START EXERCISE DATA
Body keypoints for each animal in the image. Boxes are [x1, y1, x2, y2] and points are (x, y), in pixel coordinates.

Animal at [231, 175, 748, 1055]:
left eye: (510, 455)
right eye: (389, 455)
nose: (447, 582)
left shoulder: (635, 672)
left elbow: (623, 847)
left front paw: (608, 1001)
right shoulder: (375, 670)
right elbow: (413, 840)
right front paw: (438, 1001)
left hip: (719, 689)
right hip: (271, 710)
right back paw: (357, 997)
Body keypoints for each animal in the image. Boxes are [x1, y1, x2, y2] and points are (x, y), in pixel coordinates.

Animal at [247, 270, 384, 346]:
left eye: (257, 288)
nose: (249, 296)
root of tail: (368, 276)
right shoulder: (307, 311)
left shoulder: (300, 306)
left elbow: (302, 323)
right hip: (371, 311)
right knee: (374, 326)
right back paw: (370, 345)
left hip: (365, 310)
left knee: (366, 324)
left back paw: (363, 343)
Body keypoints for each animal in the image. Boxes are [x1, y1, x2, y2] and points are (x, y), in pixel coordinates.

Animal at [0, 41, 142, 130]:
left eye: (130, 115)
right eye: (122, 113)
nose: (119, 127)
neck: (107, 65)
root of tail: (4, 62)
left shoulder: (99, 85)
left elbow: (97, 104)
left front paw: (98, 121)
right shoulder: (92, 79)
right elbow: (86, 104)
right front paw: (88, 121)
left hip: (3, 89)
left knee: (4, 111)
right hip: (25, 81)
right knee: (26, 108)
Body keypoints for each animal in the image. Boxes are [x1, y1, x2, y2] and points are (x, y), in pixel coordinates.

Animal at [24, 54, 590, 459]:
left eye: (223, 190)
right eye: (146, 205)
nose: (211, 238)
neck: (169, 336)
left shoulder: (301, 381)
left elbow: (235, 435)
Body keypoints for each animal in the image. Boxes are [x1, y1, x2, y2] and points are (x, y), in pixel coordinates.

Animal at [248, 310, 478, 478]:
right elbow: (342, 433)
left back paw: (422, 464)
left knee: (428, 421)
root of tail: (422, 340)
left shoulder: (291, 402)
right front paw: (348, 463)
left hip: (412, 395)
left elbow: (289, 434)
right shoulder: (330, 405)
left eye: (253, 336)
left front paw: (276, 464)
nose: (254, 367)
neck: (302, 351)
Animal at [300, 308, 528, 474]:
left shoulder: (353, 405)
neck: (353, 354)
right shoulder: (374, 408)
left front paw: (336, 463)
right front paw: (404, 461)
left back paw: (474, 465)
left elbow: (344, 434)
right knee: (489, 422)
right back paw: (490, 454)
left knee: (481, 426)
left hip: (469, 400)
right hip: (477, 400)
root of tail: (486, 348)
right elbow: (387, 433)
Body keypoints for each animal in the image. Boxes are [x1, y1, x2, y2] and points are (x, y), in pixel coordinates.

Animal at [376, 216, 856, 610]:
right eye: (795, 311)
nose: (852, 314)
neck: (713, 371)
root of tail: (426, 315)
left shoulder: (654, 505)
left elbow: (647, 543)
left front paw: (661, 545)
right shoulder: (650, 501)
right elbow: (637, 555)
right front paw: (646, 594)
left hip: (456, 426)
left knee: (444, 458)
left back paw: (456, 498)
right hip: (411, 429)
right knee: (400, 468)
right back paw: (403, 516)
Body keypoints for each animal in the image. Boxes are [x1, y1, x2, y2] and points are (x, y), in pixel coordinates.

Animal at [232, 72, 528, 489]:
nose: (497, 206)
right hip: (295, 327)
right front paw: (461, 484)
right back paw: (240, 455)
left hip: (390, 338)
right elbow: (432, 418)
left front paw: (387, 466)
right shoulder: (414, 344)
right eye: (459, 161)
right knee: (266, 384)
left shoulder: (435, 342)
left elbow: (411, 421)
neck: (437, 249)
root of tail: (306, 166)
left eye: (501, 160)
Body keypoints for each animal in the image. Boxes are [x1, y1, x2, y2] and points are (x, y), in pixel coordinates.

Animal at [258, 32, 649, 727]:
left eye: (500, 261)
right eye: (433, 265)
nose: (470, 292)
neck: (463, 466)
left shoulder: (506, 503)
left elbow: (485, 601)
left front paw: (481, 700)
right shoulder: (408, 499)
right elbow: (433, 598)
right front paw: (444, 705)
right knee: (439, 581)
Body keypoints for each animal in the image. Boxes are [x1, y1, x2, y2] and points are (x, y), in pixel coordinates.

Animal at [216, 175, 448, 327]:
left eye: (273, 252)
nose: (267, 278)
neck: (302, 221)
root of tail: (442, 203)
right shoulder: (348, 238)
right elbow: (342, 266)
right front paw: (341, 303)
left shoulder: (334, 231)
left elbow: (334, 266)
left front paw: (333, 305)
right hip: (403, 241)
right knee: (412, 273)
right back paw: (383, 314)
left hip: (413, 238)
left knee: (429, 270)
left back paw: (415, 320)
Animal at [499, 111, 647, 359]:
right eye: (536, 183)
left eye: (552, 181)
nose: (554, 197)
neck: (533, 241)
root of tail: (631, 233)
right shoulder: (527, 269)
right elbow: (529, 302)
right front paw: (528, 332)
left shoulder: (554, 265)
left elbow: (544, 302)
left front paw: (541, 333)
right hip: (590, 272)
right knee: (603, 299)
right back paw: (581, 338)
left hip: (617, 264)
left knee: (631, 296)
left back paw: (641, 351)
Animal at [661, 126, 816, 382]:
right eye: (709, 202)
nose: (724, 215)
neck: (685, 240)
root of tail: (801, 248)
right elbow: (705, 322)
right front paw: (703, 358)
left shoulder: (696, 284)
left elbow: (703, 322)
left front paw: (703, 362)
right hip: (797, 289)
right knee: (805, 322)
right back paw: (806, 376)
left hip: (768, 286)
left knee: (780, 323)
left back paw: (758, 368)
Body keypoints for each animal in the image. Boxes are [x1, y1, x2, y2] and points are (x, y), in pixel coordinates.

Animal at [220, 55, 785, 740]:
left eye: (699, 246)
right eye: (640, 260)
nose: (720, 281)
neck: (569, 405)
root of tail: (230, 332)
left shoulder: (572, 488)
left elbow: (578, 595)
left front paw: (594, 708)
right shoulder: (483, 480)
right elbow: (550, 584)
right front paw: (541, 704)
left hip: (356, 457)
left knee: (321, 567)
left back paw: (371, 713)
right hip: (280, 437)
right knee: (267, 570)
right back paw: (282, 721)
END EXERCISE DATA
**DIRECTIONS**
Line count for "neck": report how many lines in the data above include it, with no other words.

**THE ANSWER**
11